===== PASSAGE TO READ

33 responses to “Kurt B. Reighley, Author of United States of Americana, Makes You Want to Make Things”

  1. Cynthia Hawkins says:

    Oh! I need to pass this on to a friend of mine who once offered her college students extra credit if they could bring something useful to class they’d made entirely by hand. Great article as always, Litsa. This book is going on my must-read list. Thanks for covering it!

  2. Thanks so much, Cynthia! Huge all is well in Austin! Definitely pass the word along to your friend and read it when you can: like I said in the piece, I’m not the kind who’s like, “Yeah! Canning! High five!” and the book makes me want to knit and crochet again and develop new skills.

    • Cynthia Hawkins says:

      The same friend I mentioned sparked my interest in hand-stitched quilting. Which I can get really obsessive about, so my quilt-in-progress has been tucked away for the time being for my own sanity. However, when I was working on it, it occurred to me how much what I was doing corresponded to the craft of writing. I was revising something at the time, and the act of quilting actually gave me an idea about how to restructure the piece of writing I was working on.

      And, oh, I should clarify, I actually live closer to San Antonio, though I pine for Austin daily. More of a literary scene there. I think if a TNB event were to happen anywhere around here, it would do best in Austin. That’s where Literary Death Match makes its stops as well. But, I’m sure all is JUST GRAND in Austin right now. Perfect, in fact. *sigh*

      Irene, if you see this comment, teach me to make bread without a bread machine! I make bread-bricks.

      • Cynthia, that makes sense re Austin. I saw “San Antonio” on your Twitter feed this morning (thanks for the RT!) and thought maybe you’d moved.

        I think you underscore a wise point about the overlap between quilting and crafts of that nature and writing: both require meticulous attention to detail and absorb one’s concentration completely. Wonderful that resuming work on your quilt spurred new writing ideas. Hooray! As you know, I always look forward to your words!

  3. Irene Zion says:

    I make all my own bread without a bread machine.
    Do I make the grade, Litsa?

    • Judy Prince says:

      Irene, you darling woman, you’ve returned to us—-and I’m almost afraid, as usual, to ask what you’ve been up to,,,,,you and that wild Victor! Doubtless your next TNB post will let me know what hell you’ve wrought in the world. Heh.

      Now to the most important issue of our lives: Please tell me how you make homemade whole wheat bread, no machines other than the oven. I did it once and totally adored the doing! ‘Twas super-easy but I’ve lost the recipe. Kneading the dough has to be one of the most sensual experiences ever. Plus I found m’sel’ kinda mesmerised as I kneaded, like praying or meditating. The breads and pastries over here in England blow my mind. They call whole wheat “wholemeal,” and it’s very popular, and they have lotsa varieties of it with, for example, other grains with it.

==========

REQUIRED WORK:
**a)** Extract the part of the comment thread from "1. Cynthia Hawkins" to "for covering it!" word for word.
**b)** Rewrite the entries from the line with "Plně vybavená sociální" through the end of the entries, replacing "MySQL" with "MariaDB" and changing nothing else. Give only those lines.

===== GIVEN DATA

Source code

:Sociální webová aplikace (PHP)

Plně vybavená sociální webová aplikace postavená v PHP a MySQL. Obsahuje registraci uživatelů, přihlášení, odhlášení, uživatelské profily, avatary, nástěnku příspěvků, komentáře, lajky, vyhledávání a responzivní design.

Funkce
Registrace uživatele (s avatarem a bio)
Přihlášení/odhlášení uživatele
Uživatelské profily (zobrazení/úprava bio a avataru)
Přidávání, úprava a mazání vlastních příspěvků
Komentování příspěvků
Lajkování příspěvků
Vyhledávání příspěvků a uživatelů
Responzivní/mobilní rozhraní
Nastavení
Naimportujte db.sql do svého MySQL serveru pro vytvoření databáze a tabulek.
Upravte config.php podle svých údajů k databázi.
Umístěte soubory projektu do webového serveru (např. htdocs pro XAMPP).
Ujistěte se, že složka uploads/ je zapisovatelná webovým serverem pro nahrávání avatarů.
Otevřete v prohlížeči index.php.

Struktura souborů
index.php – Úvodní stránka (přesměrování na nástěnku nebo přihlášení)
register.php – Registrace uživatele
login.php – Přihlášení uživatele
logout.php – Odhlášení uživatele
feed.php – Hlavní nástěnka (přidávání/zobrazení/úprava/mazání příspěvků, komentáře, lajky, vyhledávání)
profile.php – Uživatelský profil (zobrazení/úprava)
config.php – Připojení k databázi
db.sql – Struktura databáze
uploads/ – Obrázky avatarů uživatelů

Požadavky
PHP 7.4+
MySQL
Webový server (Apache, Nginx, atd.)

==========

ANSWERS TO THE EXERCISES:
**a)**
1. Cynthia Hawkins says:

    Oh! I need to pass this on to a friend of mine who once offered her college students extra credit if they could bring something useful to class they’d made entirely by hand. Great article as always, Litsa. This book is going on my must-read list. Thanks for covering it!

**b)**
Plně vybavená sociální webová aplikace postavená v PHP a MariaDB. Obsahuje registraci uživatelů, přihlášení, odhlášení, uživatelské profily, avatary, nástěnku příspěvků, komentáře, lajky, vyhledávání a responzivní design.

Funkce
Registrace uživatele (s avatarem a bio)
Přihlášení/odhlášení uživatele
Uživatelské profily (zobrazení/úprava bio a avataru)
Přidávání, úprava a mazání vlastních příspěvků
Komentování příspěvků
Lajkování příspěvků
Vyhledávání příspěvků a uživatelů
Responzivní/mobilní rozhraní
Nastavení
Naimportujte db.sql do svého MariaDB serveru pro vytvoření databáze a tabulek.
Upravte config.php podle svých údajů k databázi.
Umístěte soubory projektu do webového serveru (např. htdocs pro XAMPP).
Ujistěte se, že složka uploads/ je zapisovatelná webovým serverem pro nahrávání avatarů.
Otevřete v prohlížeči index.php.

Struktura souborů
index.php – Úvodní stránka (přesměrování na nástěnku nebo přihlášení)
register.php – Registrace uživatele
login.php – Přihlášení uživatele
logout.php – Odhlášení uživatele
feed.php – Hlavní nástěnka (přidávání/zobrazení/úprava/mazání příspěvků, komentáře, lajky, vyhledávání)
profile.php – Uživatelský profil (zobrazení/úprava)
config.php – Připojení k databázi
db.sql – Struktura databáze
uploads/ – Obrázky avatarů uživatelů

Požadavky
PHP 7.4+
MariaDB
Webový server (Apache, Nginx, atd.)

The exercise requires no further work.